El asilo de Evo Morales en México ha servido para que los mexicanos puedan atestiguar la conversión de los opositores mexicanos en propagandistas anti Evo, creen que golpear al presidente de Bolivia tiene repercusión inmediata en la imagen del Presidente de México.


La oposición de derecha que a estas alturas resulta ser un pleonasmo, llama a Evo Morales dictador. Desconocemos las bases teóricas o racionales por las cuales le denominan de esa manera, a menos que todavía no hayan superado el síndrome de la reelección que en el caso del PAN parecieran hacer de su miopía su programa de acción. Porque si para el PAN todo el que se reelige es dictador, ya no podrían sentir la admiración que profesan a los presidentes del vecino país del norte, a cuyo gobierno piden permanentemente, la intervención armada para exterminar la inseguridad.


El extravío ideológico de la oposición le ha impedido convertirse en contrapeso y deja huecos políticos peligrosos que pueden ser ocupados por grupos radicales fuera de la ley, pero eso no les importa a los líderes de la oposición, ellos golpean o creen hacerlo, al gobierno federal porque creen que esa es su única responsabilidad actual.


La reelección no es el enemigo a vencer de la oposición sino el temor de que repita Andrés Manuel López Obrador en la Presidencia de la República, independientemente de que lo intente o no. Saben que de competir por una reelección tiene muchas posibilidades de ganar en las urnas, y eso no puede ser una dictadura sino una reelección como la que ocurren en Estados Unidos, donde debieron nacer algunos de ellos. Pero, por lo menos ahí estudiaron.


El miedo a una reelección hace del síndrome de la reelección un dogma de fe en los fanáticos políticos, habituados a creer en lo que no ven. Condicionados a seguir una moral que no se desprende la filosofía ni de la ética sino de la religión. De ahí que su manera individualista de ver la realidad tiene más de dogma de fe que de apego a la ley, porque la ley es para ellos una orden divina lo mismo que la verdad, por eso especulan tanto con ellas.


La reelección no es sinónimo de dictadura. Ni asilo político es equivalente a apoyar políticas de los protegidos. No sería asilo sino incorporación política; sin embargo, el PAN no ha definido su apoyo a Jeanine Áñez como debiera. Por un lado repudia a Evo Morales, le llama dictador, por otro reconoce a la presidenta interina como legítima mandataria de Bolivia, pero no ha dicho nada respecto a la represión que aniquila a los indígenas de ese país. Tampoco ha sido claro su apoyo o rechazo por la matanza de estudiantes en Chile, que protestan en las calles contra la política del presidente de derecha, Sebastián Piñera.

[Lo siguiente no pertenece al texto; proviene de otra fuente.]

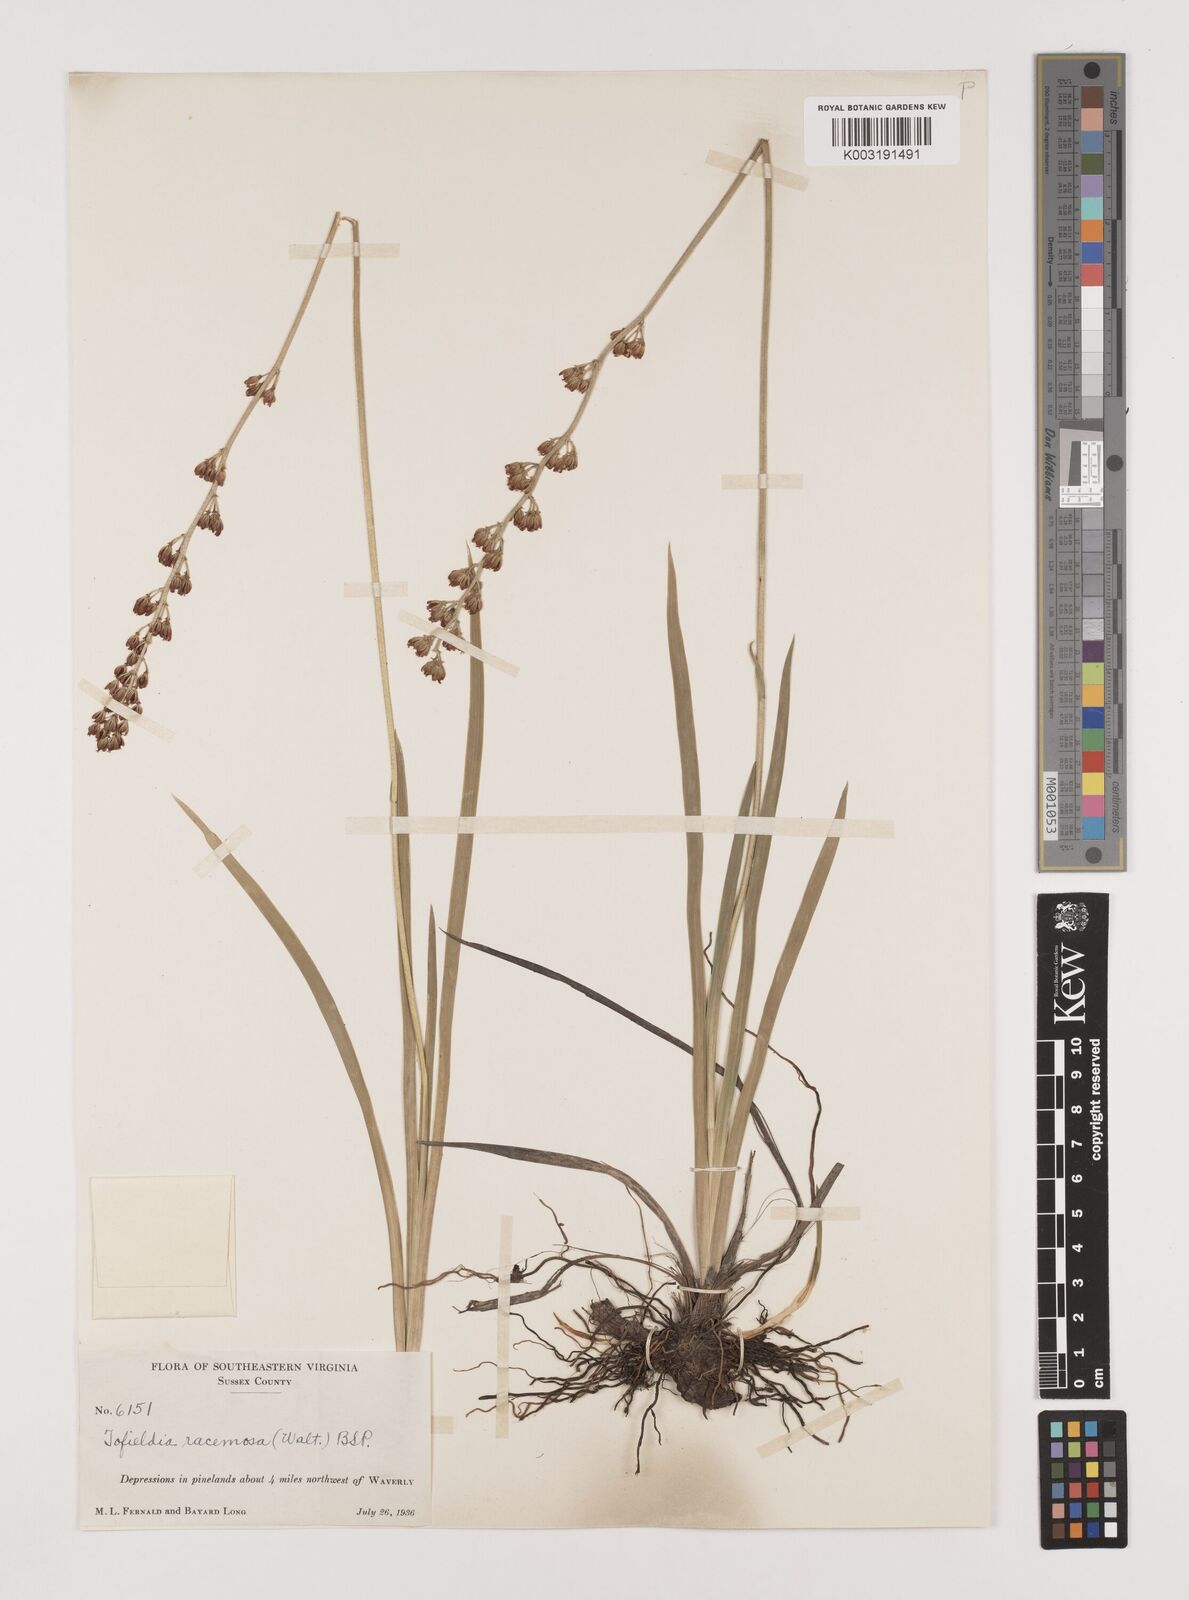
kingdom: Plantae
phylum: Tracheophyta
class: Liliopsida
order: Alismatales
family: Tofieldiaceae
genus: Triantha
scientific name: Triantha racemosa
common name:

Es decir, la oposición mexicana apoya a medias o repudia a medias. No va más allá de la epidermis del problema porque se metería en problemas hasta con el respeto a los derechos humanos. Es evidente que la oposición en México desconoce la historiad e los países latinoamericanos, pero son admiradores de Kennedy, de Lincoln, y hasta de Roosevelt. Más de un panista los ha citado en sus intervenciones en tribuna del Congreso mexicano.


El miedo a la reelección no tiene como razón la defensa de la democracia sino la imposibilidad de recuperar como propio lo que nunca les perteneció.